Tout à fait. Et je souhaiterais que tous les spectateurs comprennent « Kodou » de cette manière. Je n’ai pas voulu « prêcher » dans « Kodou » (ce que j’avais fait dans mon court métrage) mais j’ai essayé de faire en sorte que l’on trouve tout seul ce que je voulais dire. Le sens de mon film (qui dépasse évidemment de beaucoup le simple niveau médical auquel il affecte de se fixer) c’est qu’il nous faut, nous les Africains, dépasser notre culture en nous appuyant sur elle. A la différence de Rouch dans « Petit à petit« , je ne dis pas qu’il nous faut revenir totalement à nos « sources » (opération plus que problématique et qui plus est réactionnaire), je ne dis pas qu’il faut copier l’Occident (ce qui est du mimétisme), je dis qu’il faut dépasser cette contradiction, aller au-delà. Nous, Africains, nous avons les pieds au Moyen Age et la tête au XXème siècle : notre situation est très particulière, il convient donc que nous trouvions des solutions originales à nos problèmes. Dans notre culture, il y a des éléments qu’il nous faut conserver et d’autres qu’il nous faut radicalement éliminer car ils nous ont fait du tort et nous en font encore.
Le sens global de votre film n’a pas toujours été bien compris. Kodou guérit-elle ou non ?

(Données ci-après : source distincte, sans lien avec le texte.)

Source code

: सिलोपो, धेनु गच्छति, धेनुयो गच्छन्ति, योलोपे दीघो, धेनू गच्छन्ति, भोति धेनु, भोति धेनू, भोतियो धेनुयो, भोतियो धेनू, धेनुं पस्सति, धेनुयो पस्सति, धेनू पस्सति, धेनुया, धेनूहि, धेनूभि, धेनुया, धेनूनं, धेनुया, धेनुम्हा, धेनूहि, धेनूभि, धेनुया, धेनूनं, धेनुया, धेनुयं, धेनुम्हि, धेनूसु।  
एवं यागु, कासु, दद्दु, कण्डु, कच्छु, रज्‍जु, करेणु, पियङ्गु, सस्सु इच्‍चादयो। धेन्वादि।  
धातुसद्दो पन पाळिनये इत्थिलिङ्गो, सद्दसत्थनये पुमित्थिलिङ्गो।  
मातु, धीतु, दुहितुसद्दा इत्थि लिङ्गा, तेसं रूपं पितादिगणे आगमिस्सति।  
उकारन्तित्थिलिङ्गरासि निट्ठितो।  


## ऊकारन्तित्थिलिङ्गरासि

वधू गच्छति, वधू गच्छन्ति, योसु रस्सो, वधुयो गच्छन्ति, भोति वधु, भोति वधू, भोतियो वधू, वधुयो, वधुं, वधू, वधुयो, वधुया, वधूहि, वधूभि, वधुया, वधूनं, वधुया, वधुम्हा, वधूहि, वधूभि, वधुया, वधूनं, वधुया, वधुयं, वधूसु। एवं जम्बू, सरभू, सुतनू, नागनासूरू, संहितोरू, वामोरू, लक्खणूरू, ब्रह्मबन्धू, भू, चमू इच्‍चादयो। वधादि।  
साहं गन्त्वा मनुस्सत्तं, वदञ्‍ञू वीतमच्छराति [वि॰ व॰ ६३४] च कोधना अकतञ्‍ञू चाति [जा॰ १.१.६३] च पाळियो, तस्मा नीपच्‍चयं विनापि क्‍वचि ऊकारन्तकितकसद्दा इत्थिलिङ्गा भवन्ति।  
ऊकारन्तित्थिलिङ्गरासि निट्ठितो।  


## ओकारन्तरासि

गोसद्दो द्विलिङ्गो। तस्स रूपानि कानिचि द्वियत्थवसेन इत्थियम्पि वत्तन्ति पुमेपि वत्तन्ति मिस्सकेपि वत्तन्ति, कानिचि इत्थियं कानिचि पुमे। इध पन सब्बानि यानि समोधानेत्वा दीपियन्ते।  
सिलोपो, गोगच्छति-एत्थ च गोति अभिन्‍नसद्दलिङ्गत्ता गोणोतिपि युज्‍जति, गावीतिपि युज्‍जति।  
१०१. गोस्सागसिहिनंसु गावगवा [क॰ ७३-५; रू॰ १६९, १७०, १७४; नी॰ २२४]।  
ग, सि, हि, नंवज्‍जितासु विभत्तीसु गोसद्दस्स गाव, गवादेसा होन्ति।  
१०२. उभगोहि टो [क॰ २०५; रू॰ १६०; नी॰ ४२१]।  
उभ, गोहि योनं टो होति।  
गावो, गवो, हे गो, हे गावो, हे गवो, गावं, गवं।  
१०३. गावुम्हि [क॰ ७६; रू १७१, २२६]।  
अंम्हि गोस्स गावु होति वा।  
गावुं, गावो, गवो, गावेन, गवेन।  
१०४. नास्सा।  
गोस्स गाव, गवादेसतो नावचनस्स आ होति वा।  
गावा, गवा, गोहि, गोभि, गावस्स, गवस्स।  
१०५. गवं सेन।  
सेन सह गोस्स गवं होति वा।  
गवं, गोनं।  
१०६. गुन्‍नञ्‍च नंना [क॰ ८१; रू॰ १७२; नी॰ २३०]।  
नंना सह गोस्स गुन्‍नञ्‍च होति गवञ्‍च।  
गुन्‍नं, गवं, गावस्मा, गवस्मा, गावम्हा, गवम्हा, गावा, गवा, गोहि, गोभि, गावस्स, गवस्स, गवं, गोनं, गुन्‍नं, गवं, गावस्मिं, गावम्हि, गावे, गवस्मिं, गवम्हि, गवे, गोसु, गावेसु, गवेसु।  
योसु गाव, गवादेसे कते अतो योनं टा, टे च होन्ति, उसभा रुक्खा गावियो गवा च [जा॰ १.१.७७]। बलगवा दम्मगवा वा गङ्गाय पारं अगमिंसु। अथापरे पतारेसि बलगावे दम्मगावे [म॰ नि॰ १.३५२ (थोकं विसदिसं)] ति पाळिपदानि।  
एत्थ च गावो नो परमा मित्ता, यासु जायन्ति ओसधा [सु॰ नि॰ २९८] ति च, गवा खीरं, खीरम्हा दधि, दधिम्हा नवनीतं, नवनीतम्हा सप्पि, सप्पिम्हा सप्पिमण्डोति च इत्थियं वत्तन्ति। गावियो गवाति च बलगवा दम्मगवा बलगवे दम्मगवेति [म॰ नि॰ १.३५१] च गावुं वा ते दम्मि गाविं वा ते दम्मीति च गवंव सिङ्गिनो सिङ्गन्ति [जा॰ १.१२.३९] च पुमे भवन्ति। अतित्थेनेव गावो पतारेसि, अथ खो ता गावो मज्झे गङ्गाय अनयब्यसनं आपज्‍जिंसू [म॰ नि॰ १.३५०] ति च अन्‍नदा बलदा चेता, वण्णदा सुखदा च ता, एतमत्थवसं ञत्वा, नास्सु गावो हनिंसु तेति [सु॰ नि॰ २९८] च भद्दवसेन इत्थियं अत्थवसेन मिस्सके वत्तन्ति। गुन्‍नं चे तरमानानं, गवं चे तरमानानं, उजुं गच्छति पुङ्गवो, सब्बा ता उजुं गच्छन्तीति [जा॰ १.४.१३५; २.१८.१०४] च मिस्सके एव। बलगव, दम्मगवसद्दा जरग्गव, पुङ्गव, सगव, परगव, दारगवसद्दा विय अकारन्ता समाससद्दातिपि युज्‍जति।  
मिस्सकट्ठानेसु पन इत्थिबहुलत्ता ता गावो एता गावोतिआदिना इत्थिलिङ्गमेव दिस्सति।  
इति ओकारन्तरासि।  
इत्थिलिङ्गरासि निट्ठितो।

Je laisse entendre qu’elle guérira peut-être. Voyez-vous, j’ai assisté durant un an aux entretiens qu’un psychanalyste français qui exerce à Dakar (le professeur Colomb) avait avec ses malades. Ce spécialiste s’est aperçu qu’il était nécessaire pour guérir un patient de le resituer dans son contexte socioculturel et en tous les cas de tenir compte du milieu dans lequel il évoluait. Dans le cas de Kodou, puisque c’est la tradition qui l’avait mise en état de rébellion, seule la tradition assumée d’une autre manière pouvait la rééquilibrer. Je ne dis aucunement que j’approuve la cérémonie traditionnelle par laquelle on s’efforce de guérir Kodou : je l’ai filmée telle qu’elle se déroule encore aujourd’hui dans la réalité. Parce que cette scène est spectaculaire et peut-être poétique, on a cru que je l’exaltais au détriment de la thérapeutique moderne et occidentale. On aurait tort de lire dans mon film une apologie anti-psychiatrique (aussi bien le niveau médical n’est-il pour moi qu’un prétexte, un symbole). Que nous choisissions pour nous développer la voie capitaliste ou la voie socialiste, il est indispensable que nous résolvions nos problèmes culturels (au sens large du terme), et que nous réglions nos comptes tant avec la culture occidentale importée qu’avec notre culture traditionnelle. Mais pour réformer notre culture, il nous faut partir précisément de cette culture car le salut ne peut venir que de nous-mêmes.